Title: The Well
Author: Mildred D. Taylor
Date: 1995
Publisher: Scholastic
ISBN: 0-439-05652-7
Length: 92 pages
Quote: “It is David’s story, but…it becomes Cassie’s and her brothers’ too.”
In other words, it’s part of the Logan family saga. The fictional Logan family, based on Mildred Taylor’s own family, are Black landowners in segregated Mississippi. They constantly confront racism, yet they always know they’re better off than some people because they have their land and their unity as a family.
David Logan is the father of Cassie and Stacey and their little brothers. Though it was the sixth volume published in the saga, it takes place before Cassie and Stacey are born, while David is a middle school boy.
Because the Logan family saga is child-focussed, publishers and teachers have made what I consider the mistake of marketing it to children. Children can read Taylor’s words; children can certainly relate to the Simms and Logan children’s family feud. The trouble is that children don’t see how that lively, funny, childish feuding perpetuates the nastier grown-up hate that maintains the hostile atmosphere and carries it down to future generations. Most children’s stories are written by adults, and many are more about the adult characters than they are about the children and would be better read by other adults. The Logan family saga fit that description more than average. A story about how children learn all about stocks and bonds, and sort out those of Great-Grandpa’s certificates that turn out to be worth just the amount of money their parents need, may bore child readers; a story about how children act out their parents’ mutual resentments can lead child readers astray.
Kids love it when Cassie and Stacey enhance that puddle the hateful bus driver likes to speed through just to splash them. They love it when Cassie beats up Lillian Jean Simms. They love it when Hammer Logan knocks Charlie Simms down, too, as any good brother would. Serves those bullies right! Yessss! Kids relate to the frustration David and Hammer feel when Charlie finds a way to get revenge, and relish the punishment Charlie’s father gives him…but in the end everybody loses the benefit of the well. Kids do not necessarily understand that Charlie’s frustrated ego is still seeking revenge when the grown-up Charlie Simms has opportunities to show hate to the Logan children and their little friends; that David is still paying for Hammer’s having defended him when Charlie pushes Cassie off the sidewalk. From a ten-year-old’s viewpoint the lesson The Well teaches is that Charlie is a jerk, and needs to be knocked down harder and more often.

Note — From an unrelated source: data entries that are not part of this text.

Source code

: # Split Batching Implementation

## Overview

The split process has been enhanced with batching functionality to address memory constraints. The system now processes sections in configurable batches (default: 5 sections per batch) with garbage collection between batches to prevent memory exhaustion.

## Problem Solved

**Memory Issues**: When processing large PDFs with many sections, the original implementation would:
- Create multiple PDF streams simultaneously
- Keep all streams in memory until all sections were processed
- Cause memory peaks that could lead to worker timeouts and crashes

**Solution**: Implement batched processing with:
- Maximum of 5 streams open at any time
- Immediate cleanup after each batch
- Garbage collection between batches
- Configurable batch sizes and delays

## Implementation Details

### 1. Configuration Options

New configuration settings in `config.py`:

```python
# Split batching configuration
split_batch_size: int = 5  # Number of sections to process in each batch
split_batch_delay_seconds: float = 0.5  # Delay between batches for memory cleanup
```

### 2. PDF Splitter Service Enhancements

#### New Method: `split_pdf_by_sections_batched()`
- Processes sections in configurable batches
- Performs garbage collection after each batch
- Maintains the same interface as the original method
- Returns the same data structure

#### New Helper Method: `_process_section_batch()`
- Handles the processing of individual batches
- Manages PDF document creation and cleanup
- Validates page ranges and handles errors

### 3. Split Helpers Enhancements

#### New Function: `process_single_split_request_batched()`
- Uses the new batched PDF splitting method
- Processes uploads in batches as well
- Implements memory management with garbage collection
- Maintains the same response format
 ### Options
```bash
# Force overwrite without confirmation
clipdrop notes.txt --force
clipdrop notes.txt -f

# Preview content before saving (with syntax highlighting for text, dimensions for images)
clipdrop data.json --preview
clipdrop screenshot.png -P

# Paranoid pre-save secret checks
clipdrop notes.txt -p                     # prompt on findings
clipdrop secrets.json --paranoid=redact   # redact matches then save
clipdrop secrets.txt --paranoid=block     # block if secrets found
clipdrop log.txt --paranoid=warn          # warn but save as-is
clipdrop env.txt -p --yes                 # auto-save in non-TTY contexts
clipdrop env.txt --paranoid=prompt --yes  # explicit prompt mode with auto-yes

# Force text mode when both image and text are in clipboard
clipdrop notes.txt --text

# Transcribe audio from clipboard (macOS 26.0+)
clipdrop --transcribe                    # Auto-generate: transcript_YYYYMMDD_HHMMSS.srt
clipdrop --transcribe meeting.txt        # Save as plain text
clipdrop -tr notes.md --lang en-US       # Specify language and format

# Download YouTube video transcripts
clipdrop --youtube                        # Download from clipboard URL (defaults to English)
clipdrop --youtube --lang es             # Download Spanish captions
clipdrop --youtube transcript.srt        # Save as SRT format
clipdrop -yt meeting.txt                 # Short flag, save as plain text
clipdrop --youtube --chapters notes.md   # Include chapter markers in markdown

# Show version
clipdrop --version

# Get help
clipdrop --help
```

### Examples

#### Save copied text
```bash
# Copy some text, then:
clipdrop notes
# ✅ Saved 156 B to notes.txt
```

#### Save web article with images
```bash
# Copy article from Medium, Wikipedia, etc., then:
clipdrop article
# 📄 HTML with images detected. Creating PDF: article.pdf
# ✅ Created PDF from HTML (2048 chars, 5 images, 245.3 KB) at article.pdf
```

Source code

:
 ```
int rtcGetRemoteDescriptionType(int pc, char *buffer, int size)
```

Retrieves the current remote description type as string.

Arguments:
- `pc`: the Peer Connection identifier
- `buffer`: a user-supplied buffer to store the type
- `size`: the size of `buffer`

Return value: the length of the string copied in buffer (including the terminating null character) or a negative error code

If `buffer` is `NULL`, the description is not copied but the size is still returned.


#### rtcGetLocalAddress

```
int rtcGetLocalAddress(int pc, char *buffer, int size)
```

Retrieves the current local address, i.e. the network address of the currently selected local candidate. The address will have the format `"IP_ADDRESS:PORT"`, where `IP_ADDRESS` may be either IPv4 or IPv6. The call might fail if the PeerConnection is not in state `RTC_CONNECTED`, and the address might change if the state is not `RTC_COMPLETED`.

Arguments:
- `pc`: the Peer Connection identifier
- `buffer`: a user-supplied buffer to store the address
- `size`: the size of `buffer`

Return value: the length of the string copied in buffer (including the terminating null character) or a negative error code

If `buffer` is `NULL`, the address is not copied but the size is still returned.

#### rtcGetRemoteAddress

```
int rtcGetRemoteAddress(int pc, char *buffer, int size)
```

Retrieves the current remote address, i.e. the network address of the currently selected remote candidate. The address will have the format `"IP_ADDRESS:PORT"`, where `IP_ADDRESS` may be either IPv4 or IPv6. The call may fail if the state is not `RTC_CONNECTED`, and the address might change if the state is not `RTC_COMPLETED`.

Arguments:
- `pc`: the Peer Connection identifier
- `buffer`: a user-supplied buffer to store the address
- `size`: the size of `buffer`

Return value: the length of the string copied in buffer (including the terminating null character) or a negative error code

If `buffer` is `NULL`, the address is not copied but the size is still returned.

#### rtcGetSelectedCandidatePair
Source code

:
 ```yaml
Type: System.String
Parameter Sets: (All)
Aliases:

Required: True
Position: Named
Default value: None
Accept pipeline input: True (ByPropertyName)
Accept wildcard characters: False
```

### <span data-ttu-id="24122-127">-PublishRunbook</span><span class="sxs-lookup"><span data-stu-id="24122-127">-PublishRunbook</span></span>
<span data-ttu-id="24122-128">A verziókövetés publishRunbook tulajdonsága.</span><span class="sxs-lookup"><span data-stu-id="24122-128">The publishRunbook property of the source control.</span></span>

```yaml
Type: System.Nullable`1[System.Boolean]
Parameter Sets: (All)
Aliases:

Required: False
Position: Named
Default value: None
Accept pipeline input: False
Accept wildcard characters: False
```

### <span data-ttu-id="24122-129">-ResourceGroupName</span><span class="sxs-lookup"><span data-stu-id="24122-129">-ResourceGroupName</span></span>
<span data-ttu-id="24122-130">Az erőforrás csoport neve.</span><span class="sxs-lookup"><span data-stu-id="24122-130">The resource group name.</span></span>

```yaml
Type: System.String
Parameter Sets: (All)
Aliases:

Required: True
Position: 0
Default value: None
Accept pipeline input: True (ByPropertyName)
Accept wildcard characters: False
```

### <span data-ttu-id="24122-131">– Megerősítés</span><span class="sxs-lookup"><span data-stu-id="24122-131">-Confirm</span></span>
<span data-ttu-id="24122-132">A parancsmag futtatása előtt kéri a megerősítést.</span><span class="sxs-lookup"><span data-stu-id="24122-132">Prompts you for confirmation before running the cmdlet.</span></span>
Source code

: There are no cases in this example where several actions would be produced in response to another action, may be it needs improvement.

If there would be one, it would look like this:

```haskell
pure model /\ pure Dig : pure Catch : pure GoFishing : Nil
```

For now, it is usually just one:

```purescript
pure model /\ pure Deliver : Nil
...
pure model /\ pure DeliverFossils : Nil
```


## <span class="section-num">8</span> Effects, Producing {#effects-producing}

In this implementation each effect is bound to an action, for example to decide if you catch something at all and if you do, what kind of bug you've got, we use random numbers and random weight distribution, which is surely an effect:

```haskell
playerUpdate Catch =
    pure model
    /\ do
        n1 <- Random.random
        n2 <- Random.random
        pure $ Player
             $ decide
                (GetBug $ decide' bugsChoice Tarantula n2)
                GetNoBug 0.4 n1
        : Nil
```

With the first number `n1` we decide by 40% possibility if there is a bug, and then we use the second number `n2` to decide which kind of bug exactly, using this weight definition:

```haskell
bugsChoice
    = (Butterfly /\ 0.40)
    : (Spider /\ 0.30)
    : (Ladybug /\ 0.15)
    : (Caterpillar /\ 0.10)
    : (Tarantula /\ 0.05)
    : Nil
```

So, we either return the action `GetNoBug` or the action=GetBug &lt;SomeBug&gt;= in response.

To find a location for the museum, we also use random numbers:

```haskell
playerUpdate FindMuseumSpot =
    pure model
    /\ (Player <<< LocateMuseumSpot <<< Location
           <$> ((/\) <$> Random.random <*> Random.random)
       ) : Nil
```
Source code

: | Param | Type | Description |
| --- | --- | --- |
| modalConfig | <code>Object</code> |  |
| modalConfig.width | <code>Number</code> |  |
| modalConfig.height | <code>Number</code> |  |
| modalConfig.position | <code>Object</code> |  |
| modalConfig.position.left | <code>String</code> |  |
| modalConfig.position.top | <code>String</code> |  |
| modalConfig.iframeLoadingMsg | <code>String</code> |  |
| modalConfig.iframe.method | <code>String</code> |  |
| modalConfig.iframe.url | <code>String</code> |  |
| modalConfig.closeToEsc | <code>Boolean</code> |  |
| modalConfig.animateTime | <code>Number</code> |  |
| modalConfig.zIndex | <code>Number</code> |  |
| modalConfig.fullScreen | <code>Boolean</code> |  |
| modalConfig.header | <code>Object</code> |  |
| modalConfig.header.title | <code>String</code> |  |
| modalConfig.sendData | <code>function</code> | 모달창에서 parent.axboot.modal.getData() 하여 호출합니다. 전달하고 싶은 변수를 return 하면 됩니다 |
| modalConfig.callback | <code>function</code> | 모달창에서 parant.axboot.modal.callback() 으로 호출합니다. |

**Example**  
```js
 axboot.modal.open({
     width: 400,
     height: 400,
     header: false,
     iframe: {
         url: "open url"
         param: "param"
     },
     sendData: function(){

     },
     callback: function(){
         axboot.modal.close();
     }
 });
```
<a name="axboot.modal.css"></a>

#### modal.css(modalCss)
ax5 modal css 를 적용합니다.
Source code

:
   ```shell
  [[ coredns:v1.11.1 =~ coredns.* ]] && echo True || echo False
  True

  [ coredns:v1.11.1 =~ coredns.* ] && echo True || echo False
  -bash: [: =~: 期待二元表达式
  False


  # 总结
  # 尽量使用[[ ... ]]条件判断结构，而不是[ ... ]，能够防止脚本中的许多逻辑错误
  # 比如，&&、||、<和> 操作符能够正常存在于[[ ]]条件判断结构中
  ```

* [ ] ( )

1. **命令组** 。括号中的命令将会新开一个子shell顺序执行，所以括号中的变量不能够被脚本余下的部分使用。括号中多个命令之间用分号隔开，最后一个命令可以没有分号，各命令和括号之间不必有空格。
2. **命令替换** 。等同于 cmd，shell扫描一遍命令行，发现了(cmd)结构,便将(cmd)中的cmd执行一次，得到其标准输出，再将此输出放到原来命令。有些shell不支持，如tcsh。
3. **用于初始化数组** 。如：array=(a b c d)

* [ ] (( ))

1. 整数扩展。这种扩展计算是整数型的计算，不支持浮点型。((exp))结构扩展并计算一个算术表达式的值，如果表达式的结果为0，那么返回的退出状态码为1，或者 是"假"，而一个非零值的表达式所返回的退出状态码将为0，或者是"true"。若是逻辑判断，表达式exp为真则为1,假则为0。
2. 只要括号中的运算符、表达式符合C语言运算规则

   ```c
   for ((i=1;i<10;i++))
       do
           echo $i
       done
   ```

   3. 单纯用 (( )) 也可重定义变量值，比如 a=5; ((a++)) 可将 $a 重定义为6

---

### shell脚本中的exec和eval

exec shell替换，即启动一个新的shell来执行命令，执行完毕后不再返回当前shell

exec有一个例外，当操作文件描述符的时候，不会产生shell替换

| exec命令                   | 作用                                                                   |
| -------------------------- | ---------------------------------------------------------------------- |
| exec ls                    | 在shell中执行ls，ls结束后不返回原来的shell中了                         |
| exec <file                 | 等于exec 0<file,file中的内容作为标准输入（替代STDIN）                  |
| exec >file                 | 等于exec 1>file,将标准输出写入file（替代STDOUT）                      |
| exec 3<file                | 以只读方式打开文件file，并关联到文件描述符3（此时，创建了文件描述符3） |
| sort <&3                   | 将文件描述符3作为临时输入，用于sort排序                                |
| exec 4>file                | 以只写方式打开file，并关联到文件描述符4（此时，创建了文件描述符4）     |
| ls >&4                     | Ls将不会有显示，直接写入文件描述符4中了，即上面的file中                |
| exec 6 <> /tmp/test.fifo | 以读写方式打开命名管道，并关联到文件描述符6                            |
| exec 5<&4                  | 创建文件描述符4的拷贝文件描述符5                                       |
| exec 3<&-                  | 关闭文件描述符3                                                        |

For adults the Logan family stories are excellent—well written, fact-based stories that explain why so many Black Americans are so unfriendly to so many of the White Americans who now long to have Black friends, and also deserve to outlive our generation as true stories about why hostility and revenge never make things better.
For children—I am afraid—the Logan family saga are just one more of the punches children feel Charlie Simms needs, one more act of revenge, one more brick in the wall. Neither David nor Cassie ever meets one of the White adults who actually want to make things better, at this period, like the ones who sent Joycelyn Elders to medical school. That happened; it’s history. But in these books it’s not balanced with any awareness on the Logans’ part that they happen to have particularly bad neighbors. The Logans all grow up feeling, as Stacey puts it in Let the Circle Be Unbroken, you “can’t love nobody White, and don’t ever try.” So the history is one-sided, and though White children can and do empathize with the Logan children’s instincts (and ability) to hit back, they take away from this kind of one-sided history the message that the fight is still going on. I remember the bus story in Roll of Thunder Hear My Cry as a positive inspiration to a peaceful protest my schoolmates and I were doing about our own bus system; child readers do not have to be Black to identify with the Logan children. But it wouldn’t surprise me if some child readers took the Logan stories as a positive inspiration to go out and beat up a schoolmate in the other color category.
So I would advise parents and teachers: Do not buy the Logan stories for your children, even though some of them look like picture books to read aloud to preschoolers. Do not make these stories required reading at school. Do read these stories, yourselves, and when the children want to read them, talk about them with the children. Discuss how the personal hostilities just keep going on and going on. Discuss ways people have actually made things better, instead of perpetuating the feuds. Read the true stories. White Americans need to read Black American history; if you are White, let the Logan family saga provoke you to read the facts.